The MCP ecosystem is building registries at a pace that outstrips the development of verification infrastructure. There are more MCP servers published every week than there are security researchers reviewing them. The ratio of new entries to reviewed entries is growing, not shrinking. This is the same trajectory that every other package ecosystem followed before its first major supply chain attack.

The solutions exist. Quarantine architectures, behavioral monitoring, cryptographic provenance, community review — none of these are novel. They have been developed and deployed in other ecosystems over the past decade. The question for MCP is not whether these solutions are needed. ClawHavoc answered that question in January. The question is whether the ecosystem will implement them before or after the first MCP-native version of the same attack.
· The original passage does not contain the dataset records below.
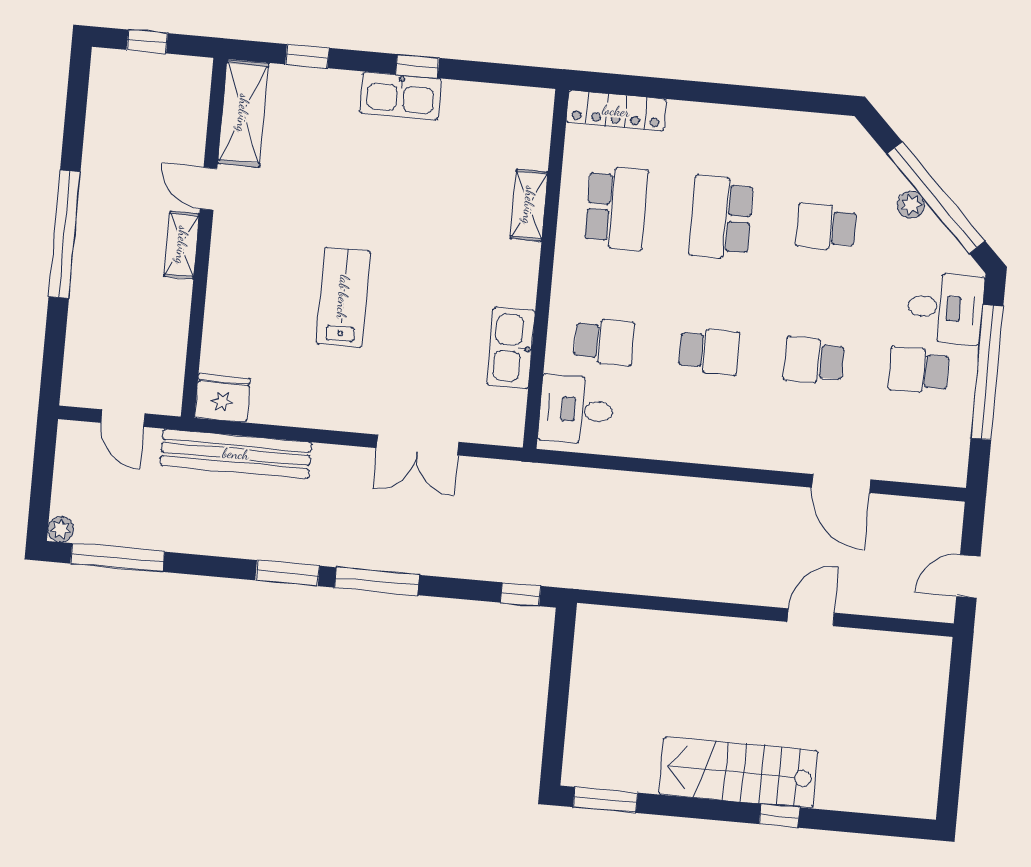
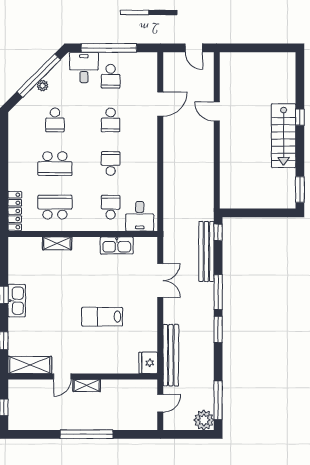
plant: (61, 529) -> (204, 420), width x1.87, depth x1.87
bench: (477, 562) -> (206, 251), added

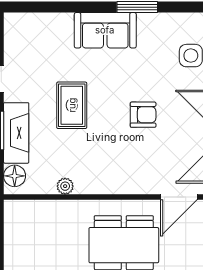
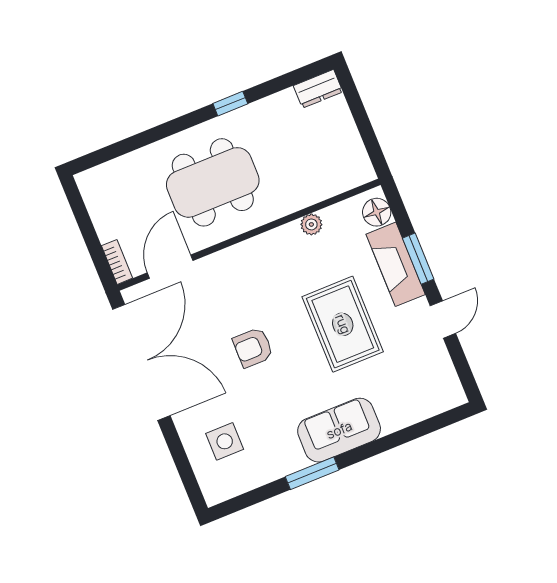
rug: (72, 105) -> (343, 324), width x1.36, depth x1.43

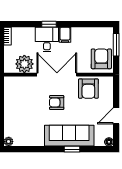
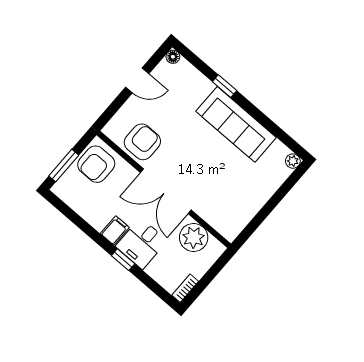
armchair: (57, 103) -> (195, 158), removed
sofa: (69, 136) -> (236, 124), moved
The 341 skills in ClawHub were a proof of concept, whether the attacker intended them as one or not. They proved that professional packaging, clean metadata, and plausible naming are sufficient to compromise a registry that conflates listing with trust. Every MCP registry that operates on the same model is running the same experiment. The only difference is that the MCP ecosystem has the advantage of watching it happen to someone else first.

That advantage has an expiration date.


Data sources: ClawHavoc incident reports (January 27-31, 2026), CVE-2026-25253 advisory, Censys exposure scan (January 31, 2026), MCPNest registry statistics, Invariant Labs mcp-scan reports. All figures reflect published data as of April 20, 2026.